I have to confess, that given my great age (I have fewer poetry years left than I have endured), I take more pleasure in the consolation rather than the competition of art. For instance, when I read to my very elderly mother a loved verse by another, while she thinks she has written it, I imagine that I have, such is the closeness we both feel to the poem. You don’t get prizes for that feeling, but it is to be prized.

Let me suggest simply that stepping back from whatever version of the poetry world with which you engage, can be a useful way of avoiding your own version of poetic ecological collapse. Make no assumptions about what is right, but simply ask yourself: what am I giving and taking from poetry and what am I sharing and receiving? How am I carrying poetry into the future, all poetry, not just my own?

There is so much more to be written about how the poetry world can transition from the rather (personally) destructive model that we are generally offered, to something more sustainable. While any poem can be a contribution to the commonwealth of poetry, the ways in which we engage with that poem are not without importance, for ourselves and for all people. I look forward to more talk of this, no really, I do.

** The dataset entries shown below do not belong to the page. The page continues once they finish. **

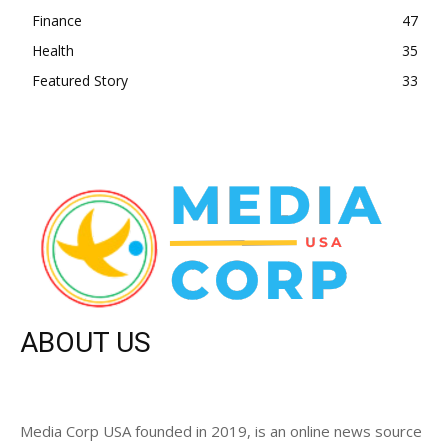
Finance
47
Health
35
Featured Story
33
ABOUT US
Media Corp USA founded in 2019, is an online news source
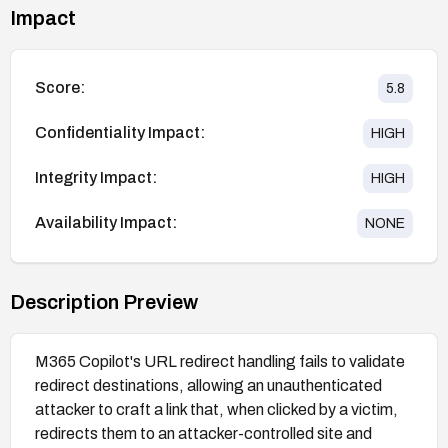
Impact
Score:
5.8
Confidentiality Impact:
HIGH
Integrity Impact:
HIGH
Availability Impact:
NONE
Description Preview
M365 Copilot's URL redirect handling fails to validate
redirect destinations, allowing an unauthenticated
attacker to craft a link that, when clicked by a victim,
redirects them to an attacker-controlled site and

Why this article was written & a declaration of connection:

Of course, I like nothing better than to hear the sound of my own voice. But also, I do like to think – by writing – about how the poetry world really is and what it does to us, to me and to all others. Although I have been well treated by the poetry world – and as you’ll know I set out my stall and sell my wares often enough – I can’t resist having a nibble at the hand that feeds me. Oh, and I like sometimes to have people tell me how great/stupid I am, although I don’t really like to be told I’m stupid, to be honest. That’s it.